Friday, 8 May 2015

Recovering from puppet cert clean --all

If you just did 'puppet cert clean --all' because reasons and now everything is broken like:
test-server:~# puppet agent -vt
Warning: Unable to fetch my node definition, but the agent run will continue:
Warning: Error 400 on SERVER: Could not retrieve facts for test-server.vm: Failed to find facts from PuppetDB at SSL_connect returned=1 errno=0 state=SSLv3 read server certificate B: certificate verify failed: [certificate revoked for /]
Info: Retrieving plugin
Info: Loading facts
Error: Could not retrieve catalog from remote server: Error 400 on SERVER: Failed to submit 'replace facts' command for test-server.vm to PuppetDB at SSL_connect returned=1 errno=0 state=SSLv3 read server certificate B: certificate verify failed: [certificate revoked for /]
Warning: Not using cache on failed catalog
Error: Could not retrieve catalog; skipping run

STOP PANICKING: we can fix this.

If you have a backup of the puppetmaster's /var/lib/puppet directory, do a restore and hopefully all will be well.
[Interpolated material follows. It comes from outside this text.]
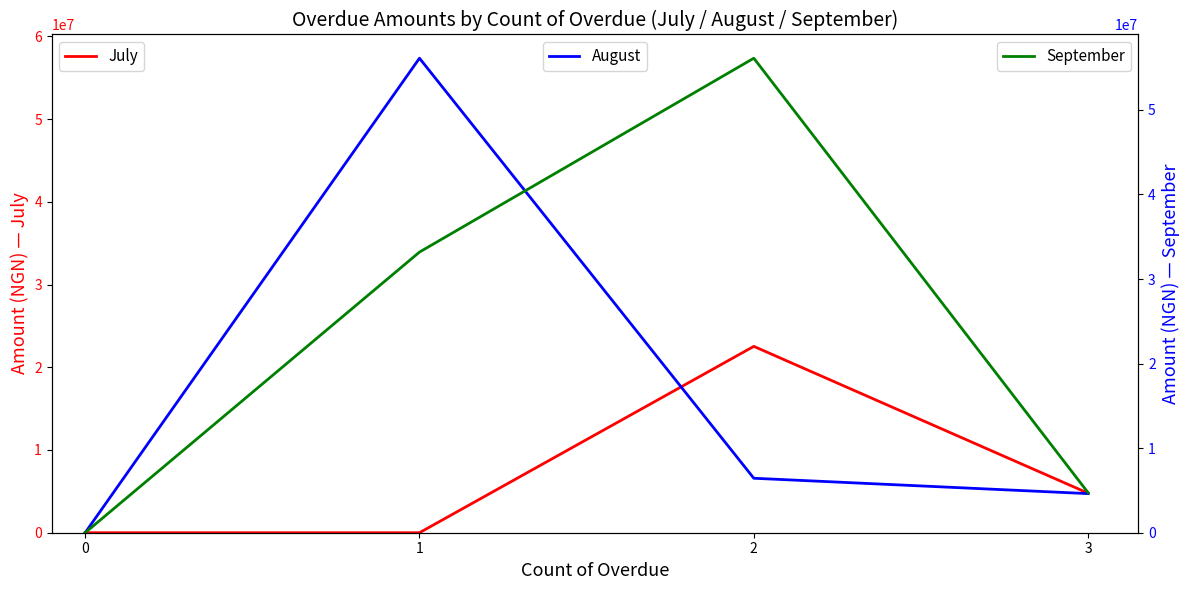

Is it true that September equals 51712945.8 at 1?

False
If not, let's fix the puppetmaster (NB here I'm using a monolithic installation - if your puppetmaster and puppetdbs are on separate machines you'll have to adapt this a little bit).

Cleaning all the certificates means that the puppetmaster's own certificate is missing too, so re-generate it with

puppetmaster:~# puppet cert generate

Now the puppetmaster has new ssl bits and bobs but puppetdb has the old ones. Clean out the puppetdb ssl directory:

puppetmaster:~# rm -rf /etc/puppetdb/ssl/*

And use the handy ssl-setup script to copy the new ones to the right places

puppetmaster:~# puppetdb ssl-setup
PEM files in /etc/puppetdb/ssl are missing, we will move them into place for you
Copying files: /var/lib/puppet/ssl/certs/ca.pem, /var/lib/puppet/ssl/private_keys/ and /var/lib/puppet/ssl/certs/ to /etc/puppetdb/ssl
Setting ssl-host in /etc/puppetdb/conf.d/jetty.ini already correct.
Setting ssl-port in /etc/puppetdb/conf.d/jetty.ini already correct.
Setting ssl-key in /etc/puppetdb/conf.d/jetty.ini already correct.
Setting ssl-cert in /etc/puppetdb/conf.d/jetty.ini already correct.
Setting ssl-ca-cert in /etc/puppetdb/conf.d/jetty.ini already correct.

Restart all the things:

puppetmaster:~# service puppetmaster restart
puppetmaster:~# service puppetdb restart

Now, let's fix the nodes.

Start with a test node (preferably not in production), to verify all the steps so far worked as expected.
Remove the existing ssl certs with

test-server:~# rm -rf /var/lib/puppet/ssl/*

Now run puppet manually with

test-server:~# puppet agent -vt
Info: Creating a new SSL key for test-server.vm
Info: Caching certificate for ca
Info: csr_attributes file loading from /etc/puppet/csr_attributes.yaml
Info: Creating a new SSL certificate request for test-server.vm
Info: Certificate Request fingerprint (SHA256): 92:A9:A6:B1:88:7B:DB:A7:65:00...
Info: Caching certificate for ca
Exiting; no certificate found and waitforcert is disabled

Sign the certificate on the master as usual

puppetmaster:~# puppet cert sign test-server.vm

Now your node should run as usual

test-server:~# puppet agent -vt
Info: Retrieving plugin
Info: Loading facts
Info: Caching catalog for varnish4.vm
Info: Applying configuration version '1431084513'

The final step is to re-generate certificates for all the rest of your nodes.
Option 1: log into every server and repeat the above.
Option 2: automate option 2 - think ssh, clusterssh, etc

Good luck!

PS I lied - the final, final step is to set up proper backup and restore of your certificate store at /var/lib/puppet/ssl and delete the clean --all line from your command history so you can't accidentally run it again.